Kerberos authentication failure (GSSAPI) due to lowercase Realm in generated ccache

[Byxs20]

Case-Sensitivity Issue in keycred-Generated ccache Files

I have identified a case-sensitivity issue in the ccache files generated by keycred. When using a ticket generated by keycred for Kerberos authentication (e.g., via evil-winrm), authentication fails with a GSSAPI error.

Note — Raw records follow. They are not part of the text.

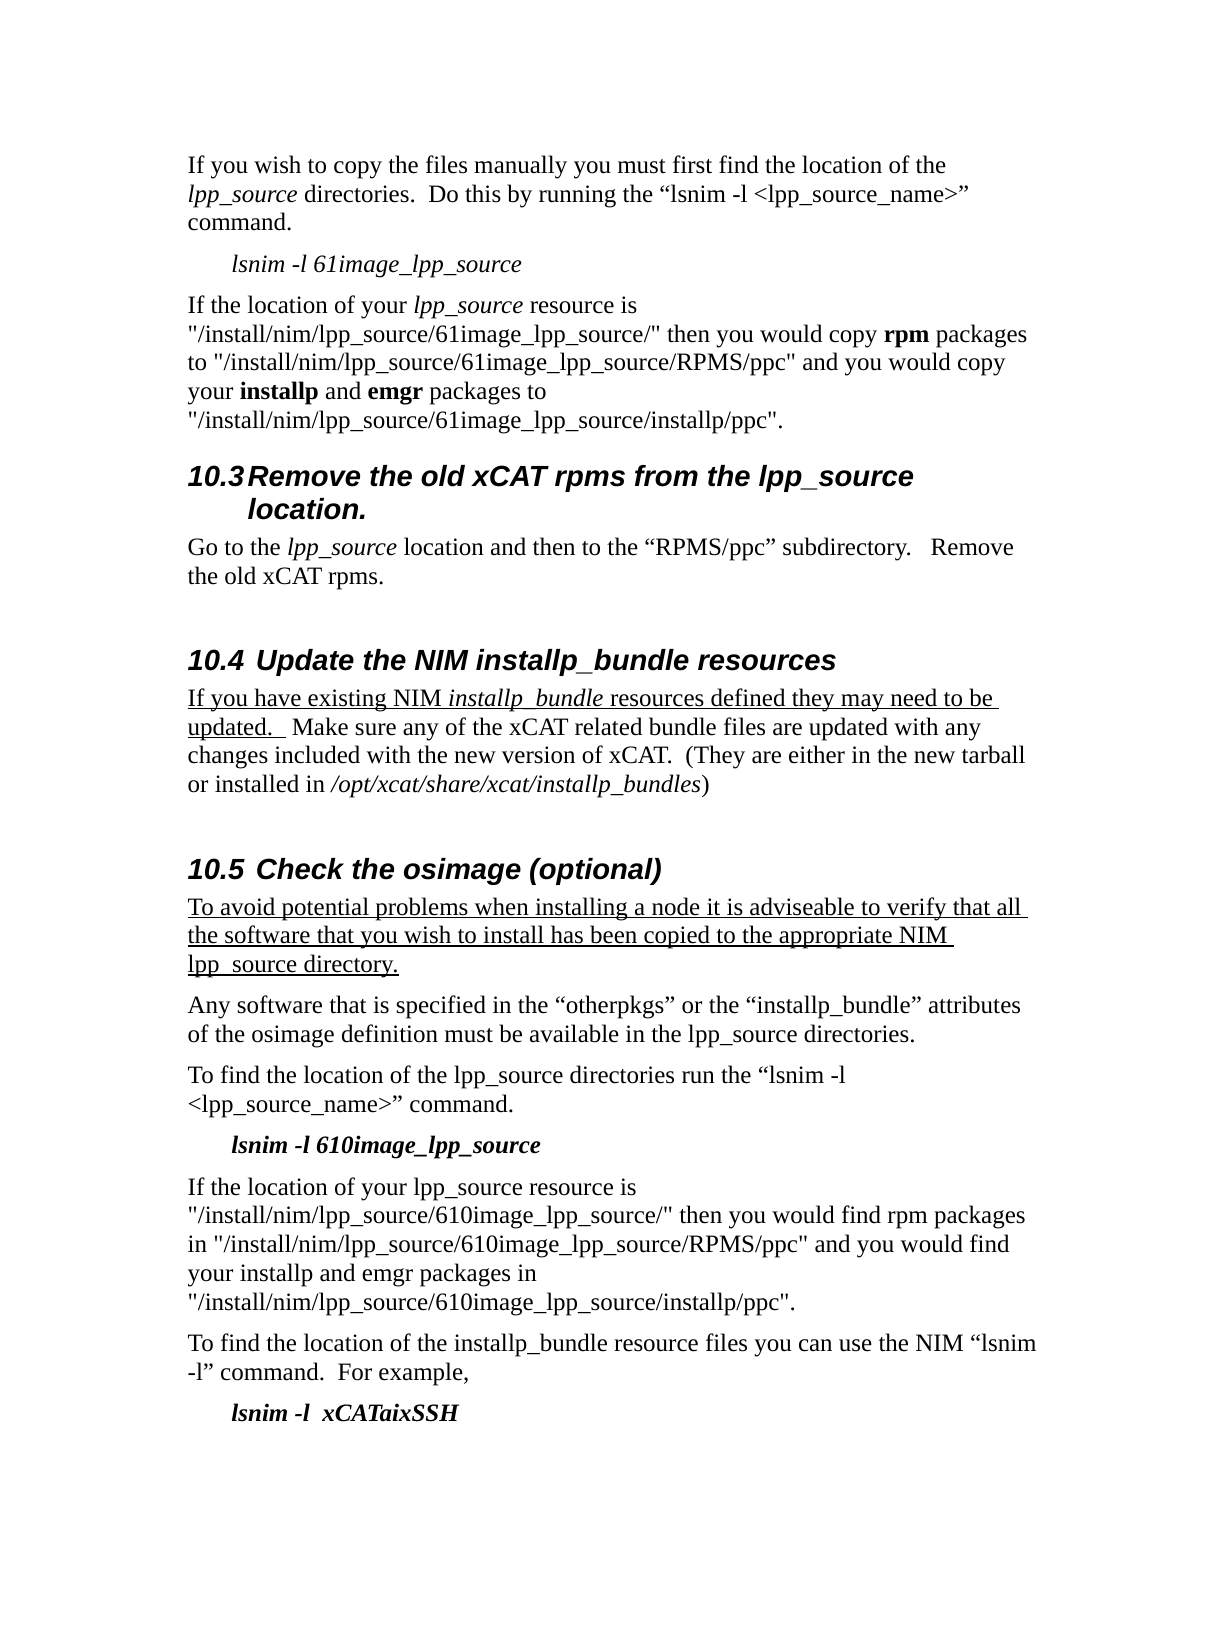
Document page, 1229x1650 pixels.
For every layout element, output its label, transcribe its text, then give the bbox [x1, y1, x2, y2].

text lsnim -l 610image_lpp_source [187, 1130, 1041, 1159]
text lsnim -l xCATaixSSH [187, 1398, 1041, 1427]
text If you wish to copy the files manually you must first find the location of the lpp_source directories. Do this by running the “lsnim -l <lpp_source_name>” command. [187, 150, 1041, 236]
text Any software that is specified in the “otherpkgs” or the “installp_bundle” attributes of the osimage definition must be available in the lpp_source directories. [187, 990, 1041, 1048]
text If the location of your lpp_source resource is "/install/nim/lpp_source/610image_lpp_source/" then you would find rpm packages in "/install/nim/lpp_source/610image_lpp_source/RPMS/ppc" and you would find your installp and emgr packages in "/install/nim/lpp_source/610image_lpp_source/installp/ppc". [187, 1172, 1041, 1315]
text Go to the lpp_source location and then to the “RPMS/ppc” subdirectory. Remove the old xCAT rpms. [187, 532, 1041, 589]
subtitle Update the NIM installp_bundle resources [187, 643, 1041, 677]
text If the location of your lpp_source resource is "/install/nim/lpp_source/61image_lpp_source/" then you would copy rpm packages to "/install/nim/lpp_source/61image_lpp_source/RPMS/ppc" and you would copy your installp and emgr packages to "/install/nim/lpp_source/61image_lpp_source/installp/ppc". [187, 290, 1041, 434]
text lsnim -l 61image_lpp_source [187, 249, 1041, 277]
subtitle Check the osimage (optional) [187, 852, 1041, 885]
text If you have existing NIM installp_bundle resources defined they may need to be updated. Make sure any of the xCAT related bundle files are updated with any changes included with the new version of xCAT. (They are either in the new tarball or installed in /opt/xcat/share/xcat/installp_bundles) [187, 683, 1041, 798]
subtitle Remove the old xCAT rpms from the lpp_source location. [187, 459, 1041, 526]
text To find the location of the installp_bundle resource files you can use the NIM “lsnim -l” command. For example, [187, 1328, 1041, 1385]
text To find the location of the lpp_source directories run the “lsnim -l <lpp_source_name>” command. [187, 1060, 1041, 1118]
text To avoid potential problems when installing a node it is adviseable to verify that all the software that you wish to install has been copied to the appropriate NIM lpp_source directory. [187, 892, 1041, 978]
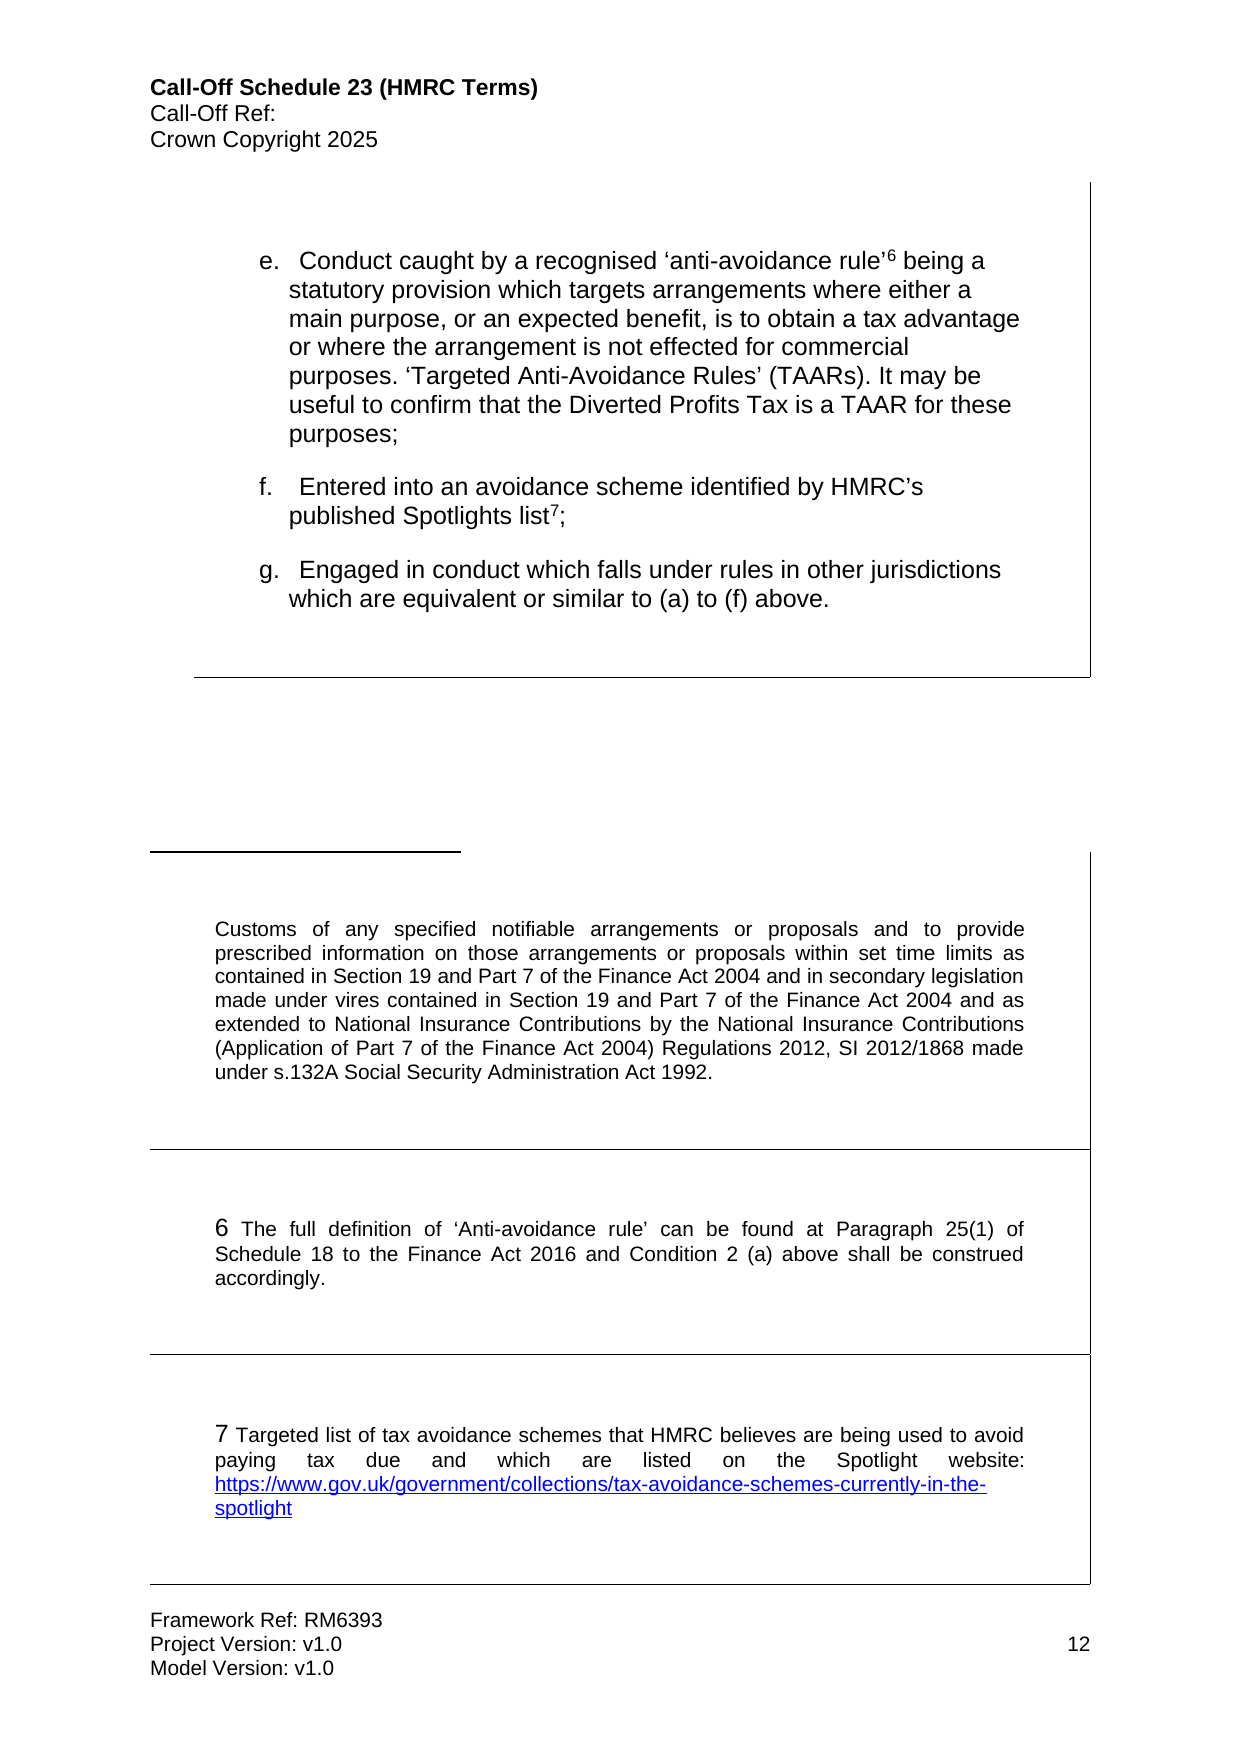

Upon investigation, the root cause appears to be that keycred saves the Service Principal Name (SPN) with a lowercase realm/domain, whereas other tools (like certipy) and Windows Kerberos expectations require it to be uppercase.

Comparison & Debugging
keycred output (Fails)

Service Principal: krbtgt/absolute.htb@ABSOLUTE.HTB (lowercase domain)

Result:

SpnegoError: Unspecified GSS failure. Minor code: Matching credential not found.

certipy output (Works)

Service Principal: krbtgt/ABSOLUTE.HTB@ABSOLUTE.HTB (uppercase domain)

Result:

Authentication successful.

klist Analysis

This output highlights the difference in klist -c where the service principal realm casing differs.

Error Comparison

Left side shows the GSS failure with the lowercase realm; right side shows successful authentication with uppercase.

Environment

Operating System: Kali Linux
Target: Windows Active Directory (HTB Absolute)
Authentication Method: Kerberos via evil-winrm -k

Expected Behavior

The ccache should be generated with the Service Principal realm in uppercase (e.g., krbtgt/REALM.LOCAL@REALM.LOCAL) to ensure compatibility with GSSAPI credential matching.

[rtpt-erikgeiser]

Thanks for your report. This issue stems from our adauth library so I re-created the same issue there (RedTeamPentesting/adauth#7). Of course, I'll leave this issue here open until the adauth fix is incorporated into keycred.

[rtpt-erikgeiser]

Just for clarification, I tested this with certipy and impacket smbclient.py and both accept either uppercase or lowercase domains in the SPN. Were you actually able to reproduce this issue with any other tool than evil-winrm-py?

[Byxs20]

I only tested with evil-winrm-py and did not try other tools, so I can't confirm whether the issue also affects them.

Perhaps this issue should be reported to evil-winrm-py instead.

[rtpt-erikgeiser]

I could fix this easily, but the issue why I'm asking is that I'm not sure if this is something that needs fixing in keycred or in evil-win-rm. I'm leaning to evil-win-rm not because I'm lazy but because there is a chance that another program may break because it expects it to be lowercase. keycred has to chose if it is supposed to be lower or upper but the programs that consume the tickets can chose to accept both with is way more elegant in my opinion.

[Byxs20]

Understood. No problem. Thank you for your reply!

[rtpt-erikgeiser]

I'll leave this issue open and we'll see how the maintainers of evil-winrm-py react. I'm sure we'll find a good solution in the end.

[Byxs20]

Certipy-ad works without requesting an ST, but keycred encounters a case-sensitivity issue. The workaround is to simply request an HTTP service ticket and then connect again.

KRB5CCNAME=WINRM_USER@absolute.htb.ccache faketime "$(get_dc_time $ip)" \
impacket-getST -k -no-pass -spn http/dc.absolute.htb absolute.htb/winrm_user

After obtaining the ticket, the connection works as expected.

[Byxs20]

This issue hasn’t been addressed for quite a while. I still recommend allowing the FQDN to be lowercase. I asked an AI about it, and it said that FQDNs should be entirely lowercase. Of course, I can’t guarantee that the information from the AI is correct, but lowercase FQDNs can connect normally.